De tout cela, nous avons à parler et à débattre. Je n’ai qu’une seule volonté, qu’une seule ambi­tion : agir et avan­cer.

 

Alors, je voudrais vous propo­ser que le Comité d’Orien­ta­tion et de Suivi de la Poli­tique Mémo­rielle, qui est présidé par Alphonse Troest­ler, devienne très vite le lieu natu­rel de nos échanges et de nos discus­sions.

 

Car je n’ima­gine pas mener à bien ce projet sans l’ap­pui et l’aide des asso­cia­tions repré­sen­ta­tives. C’est un projet impor­tant pour la mémoire collec­tive alsa­cienne. C’est un projet qui doit fédé­rer toutes les éner­gies, un projet qui doit rassem­bler.
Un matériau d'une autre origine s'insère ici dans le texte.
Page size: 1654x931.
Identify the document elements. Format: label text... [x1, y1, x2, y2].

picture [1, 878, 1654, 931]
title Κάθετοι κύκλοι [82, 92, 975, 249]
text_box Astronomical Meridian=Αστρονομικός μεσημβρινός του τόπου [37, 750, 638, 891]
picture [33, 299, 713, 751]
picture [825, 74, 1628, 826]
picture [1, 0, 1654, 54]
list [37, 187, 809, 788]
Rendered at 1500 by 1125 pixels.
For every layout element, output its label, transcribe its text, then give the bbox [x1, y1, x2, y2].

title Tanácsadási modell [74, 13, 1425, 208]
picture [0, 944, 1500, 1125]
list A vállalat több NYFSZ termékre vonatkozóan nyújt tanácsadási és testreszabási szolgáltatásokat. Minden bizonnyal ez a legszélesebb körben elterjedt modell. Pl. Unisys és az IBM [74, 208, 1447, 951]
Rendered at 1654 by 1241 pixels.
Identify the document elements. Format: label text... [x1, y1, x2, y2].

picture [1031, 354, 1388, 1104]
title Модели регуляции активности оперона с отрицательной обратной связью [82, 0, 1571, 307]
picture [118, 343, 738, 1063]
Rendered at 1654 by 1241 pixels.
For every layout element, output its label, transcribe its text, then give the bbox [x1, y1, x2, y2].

Car c’est un projet qui vise à récon­ci­lier les Alsa­ciens avec leur histoire.

 

Monsieur le Président,

Mesdames, messieurs,

Le mot de « récon­ci­lia­tion » est certai­ne­ment l’un des plus beaux mots de notre langue. Et c’est ce que nous allons faire, ensemble, en édifiant ce Mur où seront gravés les noms de vos pères… Ils ont une place dans votre cœur. Ils ont une place dans l’his­toire. Donnons-leur aujourd’­hui une place dans notre mémoire collec­tive.